As of yesterday afternoon, at least 85 separate fires were burning in NSW alone, of which 42 remained classified by the fire services as “uncontrolled.” Rural Fire Service deputy commissioner Rob Rogers tweeted today that 724 homes have been destroyed and 2.7 million hectares (5.7 million acres) burnt out since September. Scores of properties have been lost and vast areas of bushland ravaged in neighbouring Queensland.

People in Sydney, and regional cities and towns, have experienced air pollution at dangerous levels for weeks. NSW Ambulance services reported a 30 percent increase in calls for assistance in the first week of December, and the state’s hospitals have reported a 25 percent surge in emergency ward admissions.

Australia, like virtually every part of the world, lacks the infrastructure and planning to cope with the realities of climate change. The continent has been impacted by a steady rise in average temperatures.

The lack of preparation is coming into public consciousness. One glaring issue is the reliance on rural fire brigades made up almost entirely of volunteers, due to decades of underfunding and budget cuts to professional services. Moreover, the support networks for the firefighters—providing food, rest facilities and counselling—depend almost entirely on community groups and religious charities.

While there are some 290,000 registered volunteer firefighters across the country, their ability to remain in the field or travel away from their homes is limited by the demands of their employment and personal situations. Many volunteers work in, or provide services to, the agricultural sector, and are struggling to make ends meet as drought compounds the protracted economic slump in regional areas.

Lee Johnson, the former head of the Queensland Fire and Emergency Service, told the Guardian yesterday: “Volunteers are under a great deal of strain, no doubt about it, and that’s impacting their personal circumstances.
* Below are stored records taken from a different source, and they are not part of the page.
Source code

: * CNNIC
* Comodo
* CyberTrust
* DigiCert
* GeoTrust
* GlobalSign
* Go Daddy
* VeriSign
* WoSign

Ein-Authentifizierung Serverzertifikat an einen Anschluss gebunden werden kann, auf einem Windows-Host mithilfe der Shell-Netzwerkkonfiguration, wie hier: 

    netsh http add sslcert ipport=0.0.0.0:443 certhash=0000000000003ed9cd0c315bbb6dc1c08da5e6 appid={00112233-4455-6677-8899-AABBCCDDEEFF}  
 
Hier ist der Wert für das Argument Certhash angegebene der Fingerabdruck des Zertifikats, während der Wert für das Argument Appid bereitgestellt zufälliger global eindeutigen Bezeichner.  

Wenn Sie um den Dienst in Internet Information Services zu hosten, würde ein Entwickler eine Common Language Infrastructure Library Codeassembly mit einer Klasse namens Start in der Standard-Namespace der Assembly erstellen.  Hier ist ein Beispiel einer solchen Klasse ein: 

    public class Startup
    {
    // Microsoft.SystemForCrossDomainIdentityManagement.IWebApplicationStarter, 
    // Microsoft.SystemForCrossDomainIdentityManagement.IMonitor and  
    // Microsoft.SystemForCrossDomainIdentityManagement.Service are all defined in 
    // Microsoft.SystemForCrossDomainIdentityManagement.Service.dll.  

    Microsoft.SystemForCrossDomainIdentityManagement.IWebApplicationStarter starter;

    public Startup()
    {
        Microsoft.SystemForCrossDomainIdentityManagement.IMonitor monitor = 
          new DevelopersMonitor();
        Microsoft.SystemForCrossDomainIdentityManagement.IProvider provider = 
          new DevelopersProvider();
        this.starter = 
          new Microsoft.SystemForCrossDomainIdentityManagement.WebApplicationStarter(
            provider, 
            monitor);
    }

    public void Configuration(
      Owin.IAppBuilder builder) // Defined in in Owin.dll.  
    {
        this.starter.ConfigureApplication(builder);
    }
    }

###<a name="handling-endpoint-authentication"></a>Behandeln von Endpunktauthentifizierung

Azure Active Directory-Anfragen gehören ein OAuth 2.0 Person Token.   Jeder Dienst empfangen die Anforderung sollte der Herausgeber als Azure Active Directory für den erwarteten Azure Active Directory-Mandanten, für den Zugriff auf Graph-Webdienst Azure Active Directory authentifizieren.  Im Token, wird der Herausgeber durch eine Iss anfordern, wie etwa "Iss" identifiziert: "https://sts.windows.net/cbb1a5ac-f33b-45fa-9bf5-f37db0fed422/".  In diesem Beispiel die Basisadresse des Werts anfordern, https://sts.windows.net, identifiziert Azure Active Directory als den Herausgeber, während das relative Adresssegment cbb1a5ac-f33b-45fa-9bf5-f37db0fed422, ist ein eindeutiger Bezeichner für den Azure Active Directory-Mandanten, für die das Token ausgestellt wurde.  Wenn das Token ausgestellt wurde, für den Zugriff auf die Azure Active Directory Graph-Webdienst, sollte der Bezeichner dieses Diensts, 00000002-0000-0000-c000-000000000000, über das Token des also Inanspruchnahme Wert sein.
What your regional communities are going through is putting a great strain on the economy and wellbeing of those communities… When we’re asking people to fight fires in a season extending months, that’s a big ask for free labour. The real worry is, is it going to be the same again next year?”

Greg Mullins, former head of the NSW Rural Fire Service, added that volunteers with jobs and responsibilities were already being asked to work consecutive 12-hour shifts. He warned: “It’s not even the peak season yet and fires haven’t come into suburbia yet, which is historically where the worst losses have been.”

Johnson and Mullins made their comments partly in response to the indifference Prime Minister Scott Morrison showed to the pressure on volunteer fire fighters. Answering a journalist’s question as to how long the volunteers could be expected to work without any pay, Morrison said: “The fact is these crews, yes, they’re tired, but they also want to be out there defending their communities… We do all we can to rotate their shifts, to give them those breaks… In many cases you’ve got to hold them back to make sure they get that rest!”

Morrison dismissed out-of-hand any suggestion that the number of professional firefighters be substantially increased. He asserted: “To professionalise at that scale is not a matter that has been previously accepted and it’s not currently under consideration by the government.”

Morrison also has maintained his strident refusal to acknowledge that the scale of the bushfires poses the necessity for rapid action to reduce fossil fuel emissions. In media comments this week, the prime minister stated: “I think to suggest that at just 1.3 percent of emissions, that Australia doing something more or less would change the fire outcome this season. I don’t think that stands up to any credible scientific evidence at all.”

In fact, there is irrefutable scientific evidence of the complex but known links between emissions, climate change, extreme weather conditions and calamitous bushfires. The issue is not that reducing emissions would alter the situation “this season,” but that the scale of reductions reluctantly agreed by governments such as Australia’s is woefully inadequate to avert catastrophic climatic consequences.